Text passage:
= Beginning of Section =
Wednesday, 13 March 2013

Tax all the things

New Zealand has one of the world's cleanest tax codes. It typically aims to avoid distortionary effects and to avoid collecting tax where the collection costs outweigh the taxes that would be collected. So we have GST on imported goods, but only where the total value of the import is high enough to make it worth IRD's time. And, we have a Fringe Benefits Tax to avoid giving employers undue incentive to provide in-kind benefits.

The FBT does result in some silliness where the administrative hassles imposed on firms for FBT blocks some value-enhancing deals between employer and employee, but the thing seems right in principle.

NZIER has criticised IRD's latest proposed extension of the FBT to employer-provided parking. The extension, as I read it, seems consistent with IRD's general philosophy: don't bother collecting a tax where the value at stake is small; apply FBT where a valuable consideration is provided to the employee in lieu of salary. So they will charge FBT on employer-provided parking downtown, where parking is expensive, but not out in the burbs, where it's cheap. The value of employer-provided parking has risen along with downtown land prices. But administrative costs here are going to be pretty high, and the new system will likely wind up distorting location choices near the tax/no-tax FBT parking zone boundaries. Whether the distortions caused by the tax will wind up being bigger than the distortions caused by failing to implement it isn't clear to me.

But I do like Bill Kaye-Blake's demand that IRD be consistent and tax all the things. Some employees might negotiate a parking spot instead of a raise, but what about a bigger office? Nicer coffee? A bigger desk? Plusher carpets? More attractive assistants?
= End of Section =
How to complete this task: Please continue the blog post on New Zealand's fringe benefit tax, starting after its last sentence.

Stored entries
= Beginning of Section =
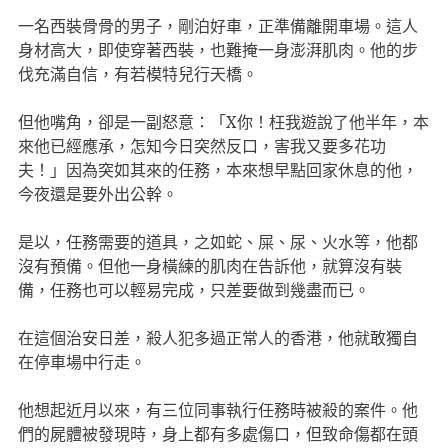
一名西裝骨骨的男子，剛泊好車，正準備離開車場。這人
身材高大，即使穿著西裝，也難掩一身澎湃肌肉。他的步
伐充滿自信，有若模特兒行天橋。
但他嘴角，卻是一副怒意：「X你！枉我遊說了他半年，本
來他已經應承，怎知今日突然反口，害我又要多花功
夫！」因為突如其來的任務，本來想早點回家休息的他，
今夜還是要外出公幹。
是以，任務需要的道具，之如蛇、屎、尿、火水等，他都
沒有預備。但他一身橫練的肌肉在告訴他，就算沒有裝
備，任務也可以輕易完成，只差要做到幾盡而已。
在這個治安日差，殺人犯多過正常人的香港，他就敢獨自
在停車場中行走。
他想起近月以來，有三位同事執行任務時被殺的案件。他
們的屍體被發現時，身上都有多處傷口，但致命傷都在頭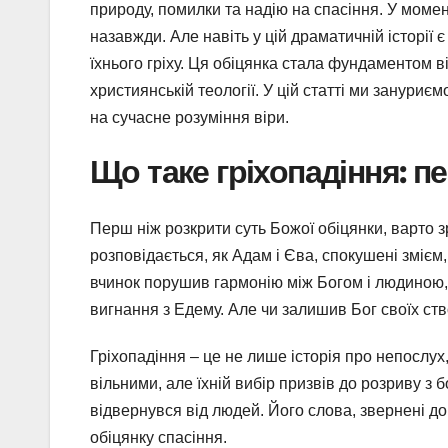
природу, помилки та надію на спасіння. У моме
назавжди. Але навіть у цій драматичній історії 
їхнього гріху. Ця обіцянка стала фундаментом 
християнській теології. У цій статті ми зануриємо
на сучасне розуміння віри.
Що таке гріхопадіння: 
Перш ніж розкрити суть Божої обіцянки, варто зр
розповідається, як Адам і Єва, спокушені змієм
вчинок порушив гармонію між Богом і людиною, в
вигнання з Едему. Але чи залишив Бог своїх ств
Гріхопадіння – це не лише історія про непослух
вільними, але їхній вибір призвів до розриву з
відвернувся від людей. Його слова, звернені до
обіцянку спасіння.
= End of Section =
Answer to this problem:
The Government can’t stop there, either. From my office, I can see any number of buildings with stunning views of the Wellington harbour. The sun sparkling on the early-morning ripples, the picturesque hills — those views aren’t available to everyone. Some workers are clearly receiving much more of these benefits from their offices than others. It’s about time the Treasury sorted out some non-market valuation studies of the amenity value of offices and made sure that those perks are properly taxed.
In fact, it isn’t just the views and the sunshine. Some workers get more floor space, larger desks, nicer office coffee. What we really need is a ‘defined office package excess’ (DOPE) tax. The Government can set minimum standards for office workers, and any provision of amenities in excess of that minimum gets taxed. Once the process is in place for the Auckland and Wellington CBDs, it can be rolled out to other localities and other types of workplaces.
The most egregious evasion of taxes on benefits, though, is going to require collaborative intervention by economists and psychologists to tax properly. It is my understanding that some workers are receiving an additional benefit beyond their wages and salaries, cellphones, nice office surroundings, and the like. A tax system can be properly calibrated only if it contains a PFT — a Personal Fulfilment Tax.
I like where Bill's going with this, but he clearly hasn't gone far enough. What happens if, after you've negotiated your job and salary, the employer chisels on the non-pecuniary side by sticking you in an open plan shed for a few years before moving you into a much-smaller-than-expected office in another building? Or if the work conditions deteriorate substantially? Shouldn't the employer get a FBT credit for those kinds of things that they might then provide compensation to the employees and prevent their departure?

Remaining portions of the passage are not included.